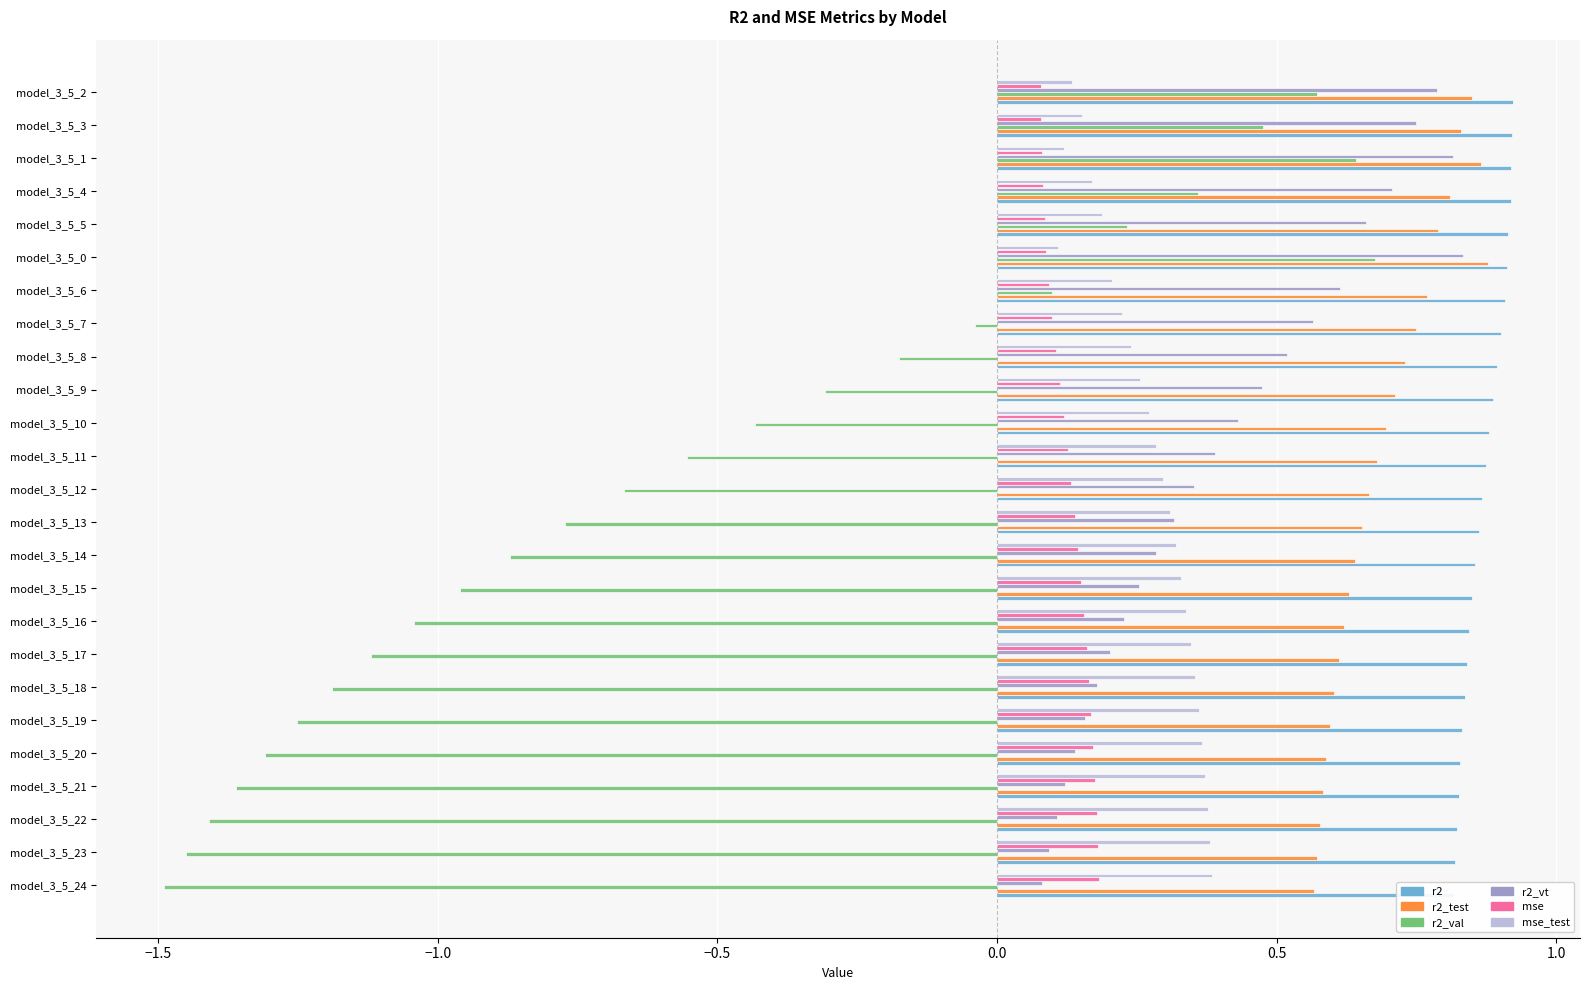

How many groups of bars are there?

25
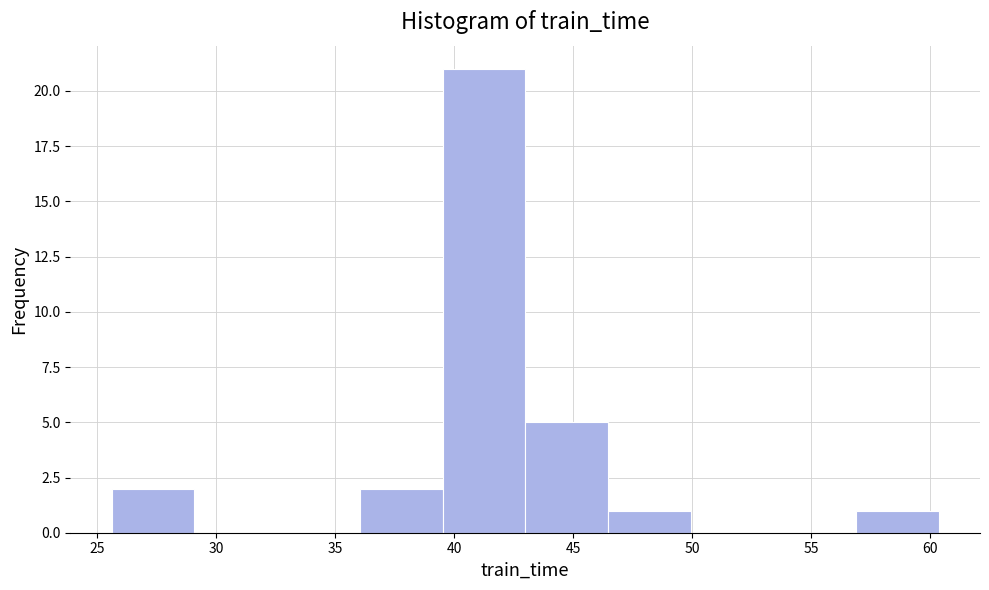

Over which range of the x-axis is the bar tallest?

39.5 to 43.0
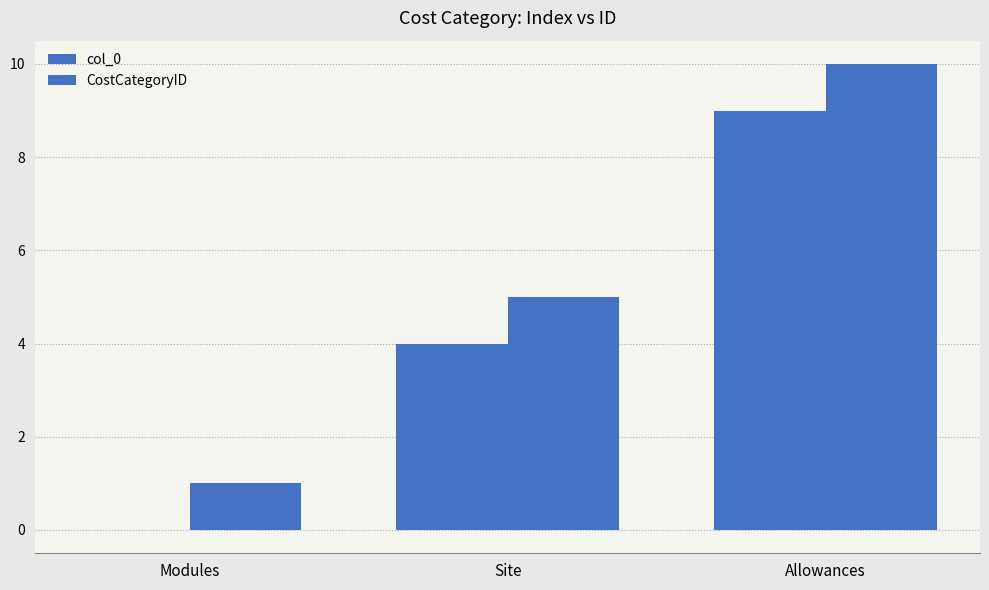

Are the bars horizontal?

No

··········

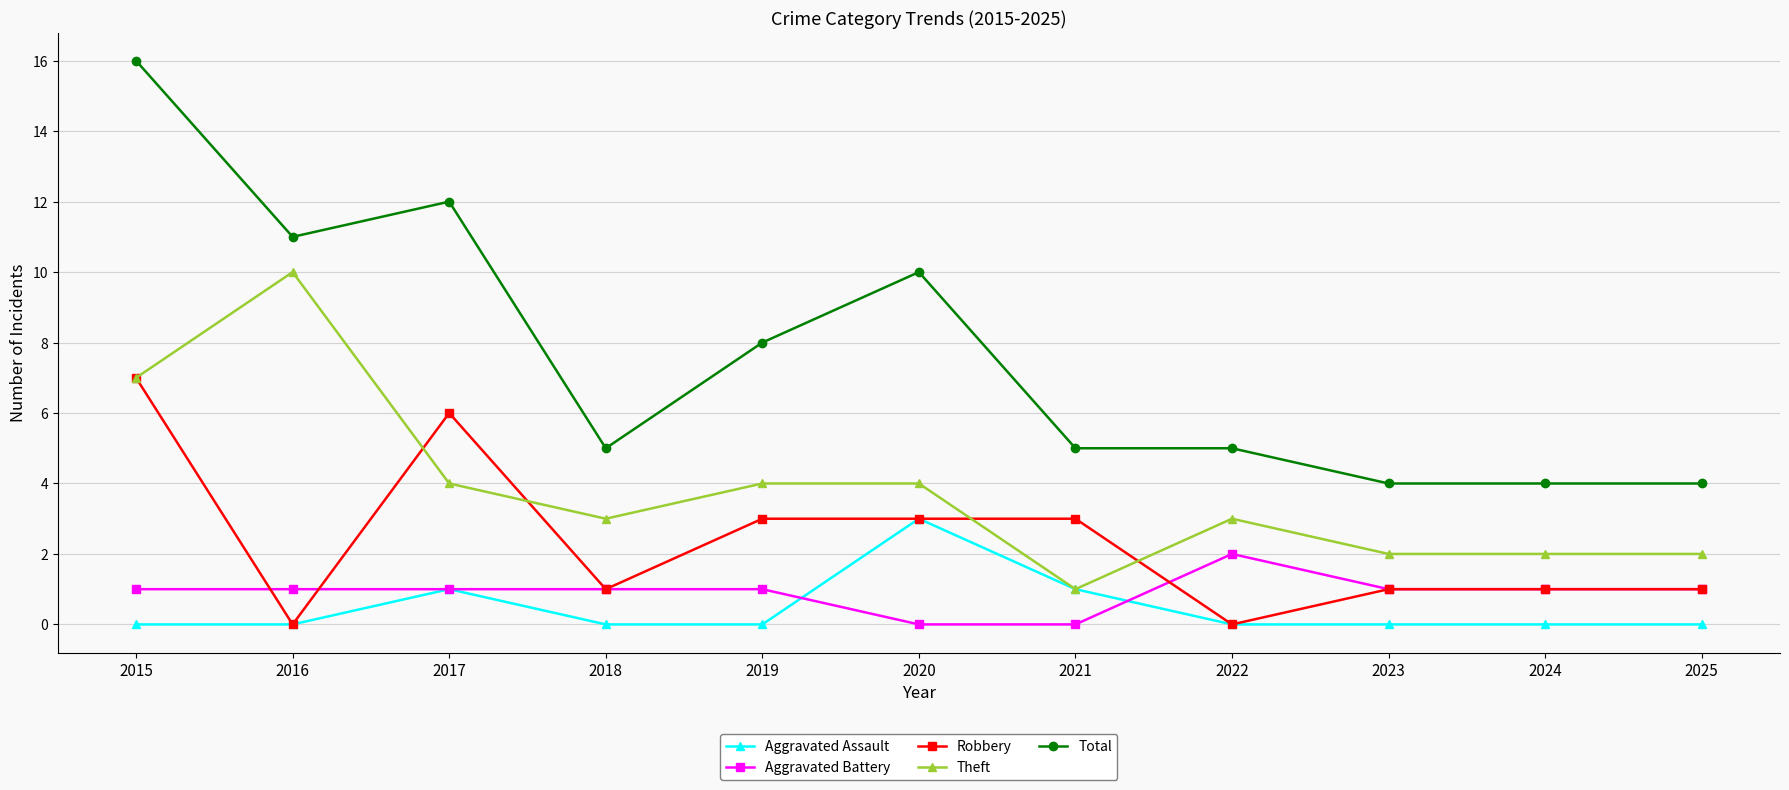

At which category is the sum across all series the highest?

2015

··········

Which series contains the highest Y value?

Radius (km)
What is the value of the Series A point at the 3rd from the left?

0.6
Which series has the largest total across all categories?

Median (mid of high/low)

··········

◆ INSTRUCTIONS FOR THE TASK:
Could you return, word for word, the part of the entries that opens with the line containing "How many groups of bars are there?" and closes with the line containing "Are the bars horizontal?", leaving the pictures out of your answer?

◆ EXERCISE ANSWER:
How many groups of bars are there?

25

Over which range of the x-axis is the bar tallest?

39.5 to 43.0

Are the bars horizontal?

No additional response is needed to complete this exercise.